Den SAServer-Agenten testen

Sie können den Failover im SAServer-Agenten mit VCS testen.

Voraussetzungen

Für die Verwendung von SQL Anywhere Veritas Cluster Server-Agenten müssen Ihre Systeme folgendermaßen eingerichtet sein:

  • Sie müssen Veritas Cluster Server 4.1 oder später verwenden.

  • SQL Anywhere muss auf jedem Systemknoten im Cluster identisch installiert sein.

  • Datenbankdateien müssen auf einem Device mit gemeinsam genutzten Speicher gespeichert sein, auf das alle Systeme im Cluster zugreifen können.

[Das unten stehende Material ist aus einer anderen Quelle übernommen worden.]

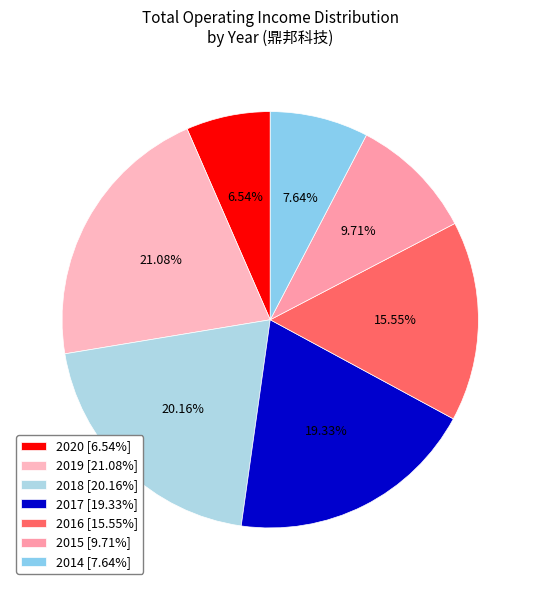

Which slice is the largest?

2019 [21.08%]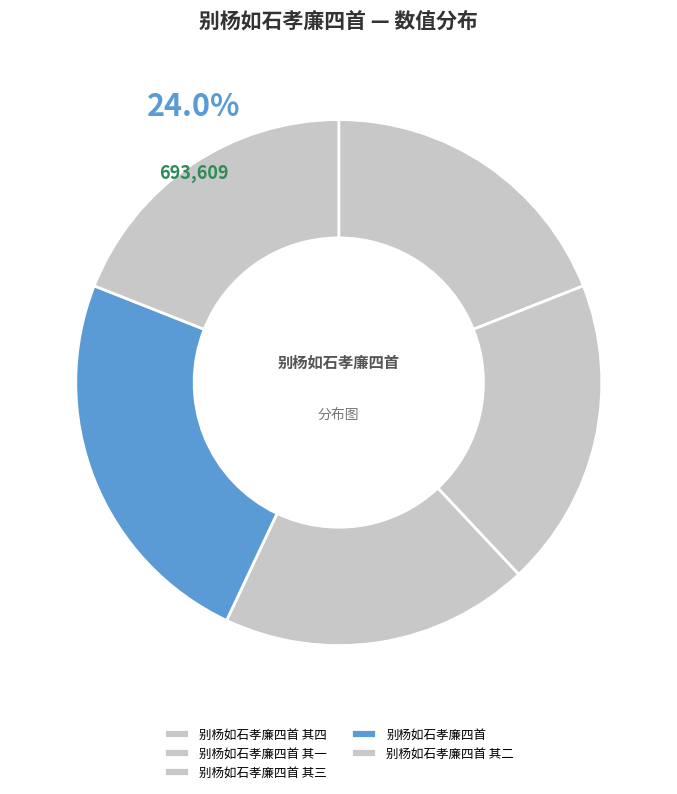

What percentage is the 别杨如石孝廉四首 其四 slice, to the nearest percent?

19%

  • Das Kennwort für die Dienstprogrammdatenbank muss bei allen Systemen im Cluster identisch sein.

    Der SADatabase-Agent verwendet die Dienstprogrammdatenbank, um bestimmte Datenbankdateien zu starten und zu stoppen. Alle an einem Cluster teilnehmenden Systeme müssen dasselbe Kennwort für die Dienstprogrammdatenbank haben. Sie können das Kennwort für die Dienstprogrammdatenbank festlegen, indem Sie beim Starten des Datenbankservers die Serveroption -su angeben.

  • Unter Unix ist der VCS-Agent unter $SQLANY16/vcsagent/saserver installiert.

Sie müssen das SELECT-Privileg für die Tabelle haben, aus der Sie auswählen, oder das SELECT ANY TABLE-Systemprivileg.

 Aufgabe
  1. Stellen Sie über Interactive SQL eine Verbindung mit der Datenbank her. Zum Beispiel:

    dbisql -c "UID=DBA;PWD=sql;Server=VCS;HOST=HostName"
  2. Führen Sie die folgende Abfrage aus:

    SELECT * FROM Departments;

    Die Abfrage sollte ohne Fehler ablaufen.

  3. Fahren Sie das System herunter, auf dem der Datenbankserver läuft.

  4. Verbinden Sie sich erneut von Interactive SQL aus, indem Sie dieselbe Verbindungszeichenfolge verwenden und die Abfrage erneut ausführen. Sie sollten in der Lage sein, sich zu verbinden und die Abfrage erfolgreich auszuführen.

Ergebnisse

Ein Failover sollte aufgetreten sein und alle Ressourcen sollten auf dem alternativen Server gestartet worden sein.